No caso da suspensão do contrato de trabalho, a conta é simples. Se, por exemplo, a pessoa recebe R$ 2.090 (dois salários mínimos), mas teve o contrato suspenso por oito meses. Nesta situação, ela vai receber de 13º apenas R$ 696,6 (que é o resultado dos R$ 2.090 divididos por 12 e depois multiplicados pelos quatro meses efetivamente trabalhados). Uma redução de 66%. 

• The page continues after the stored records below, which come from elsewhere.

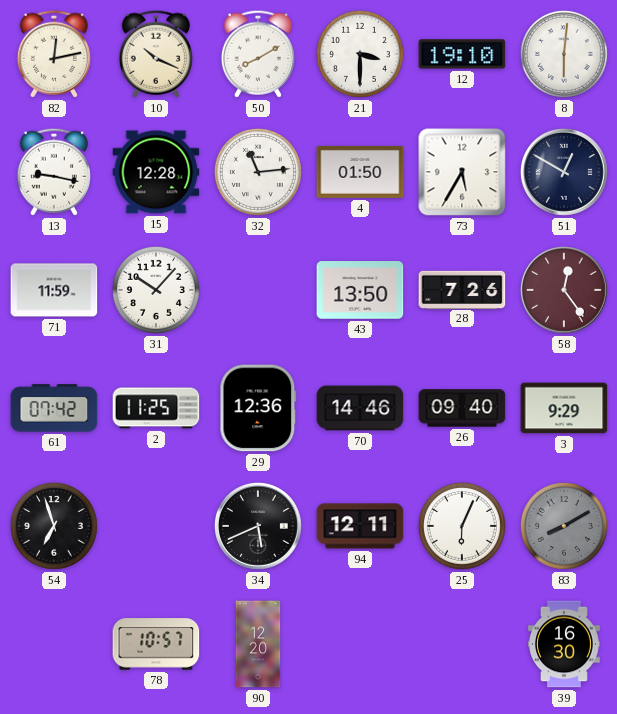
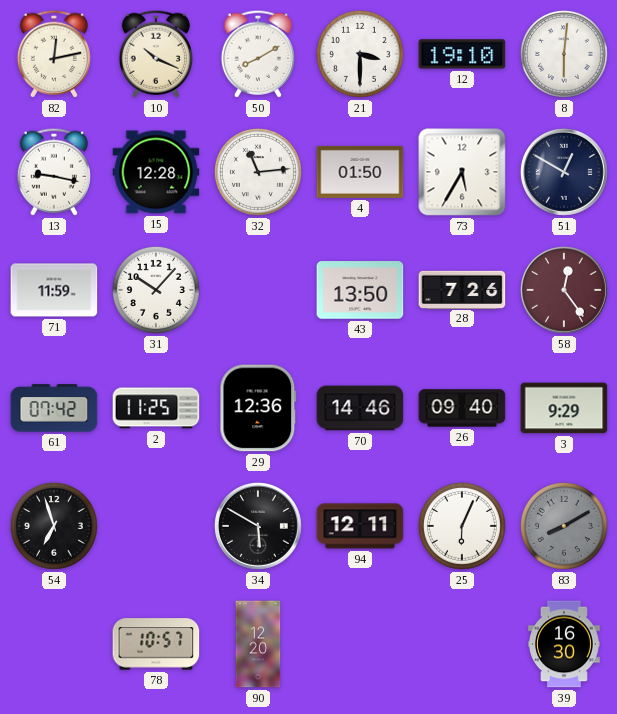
34: 5:41 -> 5:50
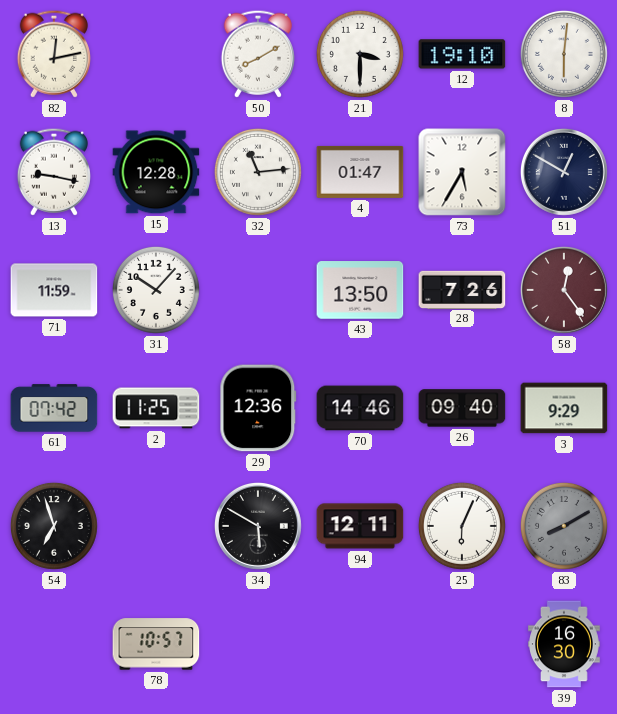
10: 10:19 -> none
4: 01:50 -> 01:47
90: 12:20 -> none
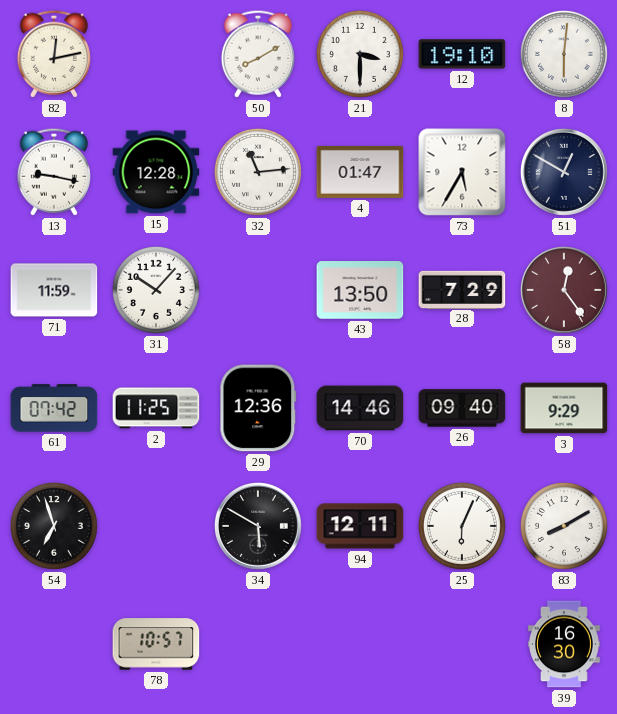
28: 7:26 -> 7:29
83 dial: grey -> white
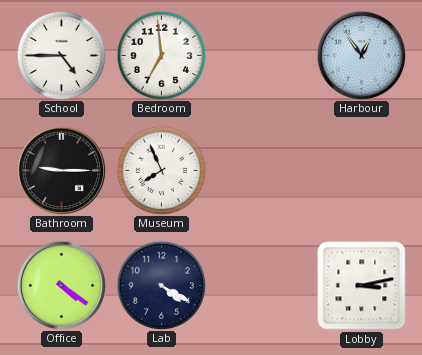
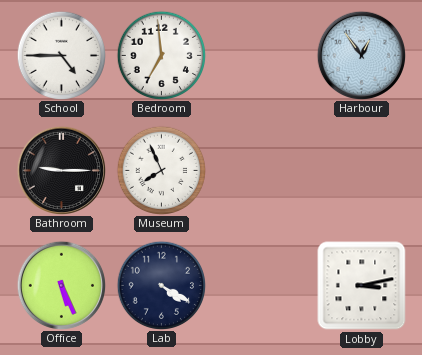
Office: 4:21 -> 5:26
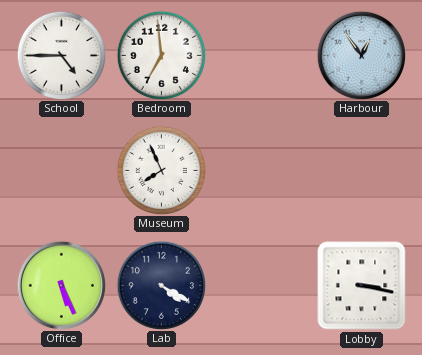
Bathroom: 9:15 -> none
Lobby: 3:13 -> 3:17
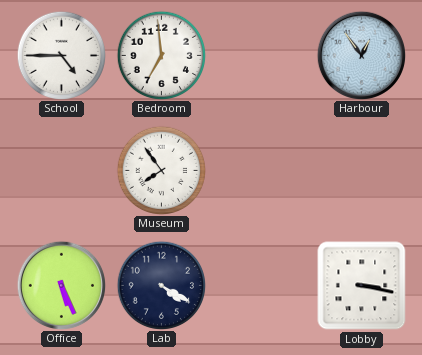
Museum: 7:56 -> 7:54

Por outro lado, a situação de quem teve jornada de trabalho reduzida é mais complexa, porque a pessoa não deixou de trabalhar no período.

Se prevalecer, por exemplo, o entendimento da Confederação Nacional do Comércio (CNC) em relação à legislação vigente, o cumprimento de 50% ou mais da carga horária mensal não implica desconto no valor da gratificação. Mas quem teve redução de 70% da carga horária, as horas trabalhadas ao longo do período não contarão para efeito do cálculo.

Assim, por exemplo, a pessoa que teve redução de jornada de 70% por dois meses, deverá receber o equivalente a 10/12 avos da gratificação. Ou seja, na prática, por essa lógica, uma pessoa cujo salário integral era de R$ 2.090, deveria receber R$ 1.741,67.

Para o MPT do Ceará, no entanto, a conta não é essa. O entendimento é que, como a pessoa continuou trabalhando todos os meses, ainda que por menos tempo, a base de cálculo é o salário integral. Ou seja, naquele exemplo, o 13º deveria ser de R$ 2.090.

 

Dicas para um bom uso do 13º salário

Faça um diagnóstico do seu orçamento. Ter a real noção de quanto entra de receita e sai de despesas e o levantamento de todas as dívidas existentes ajuda a olhar com maior clareza onde o dinheiro do 13º salário poderia surtir melhor resultado.

No caso de dívidas em atraso, priorizar aquelas que têm maior impacto no dia a dia ou que têm maior potencial de ficarem mais caras. Os juros do cheque especial e do cartão de crédito costumam ser os mais altos do mercado.

Caso decida fazer compras, é importante já listar o que quer e realmente precisa. A partir daí, é importante fazer pesquisas de preços. Isso evita as compras por impulso.

Guarde uma parcela do 13º salário para as despesas de início de ano, como matrículas escolares e pagamento de impostos.

Aproveite o dinheiro extra para reforçar as reservas de emergência. Fazer essa poupança é importante para eventuais imprevistos, como perda do emprego ou problemas de saúde.

Outra alternativa é aplicar os recursos, assim conseguirá somar uma quantia maior mais na frente. No atual contexto de juros baixos, é importante garantir que o investimento tenha boa rentabilidade.

 

Fábio Castelo, economista e membro do Corecon
Fábio Castelo, economista e membro do Corecon

Recomendações de melhor utilização do décimo terceiro salário

Quanto às recomendações de melhor utilização do décimo terceiro salário, que começa a ser pago agora em novembro, inicialmente, a família deve fazer em conjunto o levantamento de quanto será recebido líquido pelo casal, por exemplo. A partir daí, sabendo do valor exato, deve planejar o que fazer.

Em caso de existir dívidas, a família deve dar preferência a dívidas com juros maiores, como por exemplo cartões de crédito e cheque especial. Sempre buscando a negociação junto aos bancos/instituições financeiras, para assim reduzir os juros cobrados sobre o saldo devedor do período em aberto.

O valor economizado nestas negociações poderá ser utilizado para o pagamento ou amortização de outras dívidas, como a escola dos filhos, a prestação do carro ou do imóvel. Também para essas, deve-se tentar a negociação do que estiver em atraso.

Já em caso de família que não possui dívidas, essas podem negociar com alguns prestadores de serviço, como o próprio colégio dos filhos, desconto para pagamento das mensalidades de forma antecipada, ou seja, pagar o ano inteiro tendo uma taxa de desconto que seja maior do que a família ganharia caso aplicasse o valor recebido do décimo terceiro salário no banco, onde, por sinal, os rendimentos em renda fixa estão baixíssimos atualmente.